- Born: 10 March 1986 (age 40)
- Citizenship: United States
- Education: University of Louisiana at Lafayette University of Arkansas for Medical Sciences
- Occupations: Author, Autism advocate

= Nichole Daher =

American author and autism advocate

Nichole Daher (born March 10, 1986) is an American author and autism advocate associated with autism therapy initiatives in the United States.

== Education ==
Daher studied nuclear medicine technology at the University of Louisiana at Lafayette. She later attended the University of Arkansas for Medical Sciences, where she earned a bachelor's degree in nuclear medical technology.

== Career ==
Daher has been involved in autism-related advocacy and therapy initiatives, including work connected with Success on the Spectrum, an autism therapy provider based in Houston, Texas.

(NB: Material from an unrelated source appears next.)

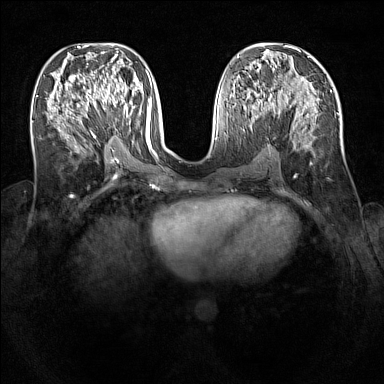
Breast MRI (dynamic contrast-enhanced), one axial slice. Slice 58 of 160 in the series (ordered by position). Dynamic contrast-enhanced series, time point 2 of 7 at this slice position (early post-contrast). 1.5 T. TE 1.8 ms, TR 5 ms. 1 mm slice thickness. 384 × 384 image matrix. Female patient.
Outlined on this slice (semi-automatic segmentation, software-assisted and operator-edited):
- enhancing-tissue mask used for the functional tumour volume (all voxels passing the contrast-enhancement thresholds inside the analysis volume; usually the tumour): bounding box (x1, y1, x2, y2) in pixels: (93, 87, 116, 106)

Her work relating to autism therapy services has been referenced in media coverage discussing applied behavior analysis (ABA) therapy and autism support services.

In 2026 Daher appeared on the television series Legacy Makers (Season 1, Episode 9), discussing autism therapy services and related initiatives.

Daher is the author of Charting New Waters: Success on the Spectrum.

== Personal life ==
Daher has publicly discussed experiences relating to raising a child with autism, which influenced her involvement in autism advocacy.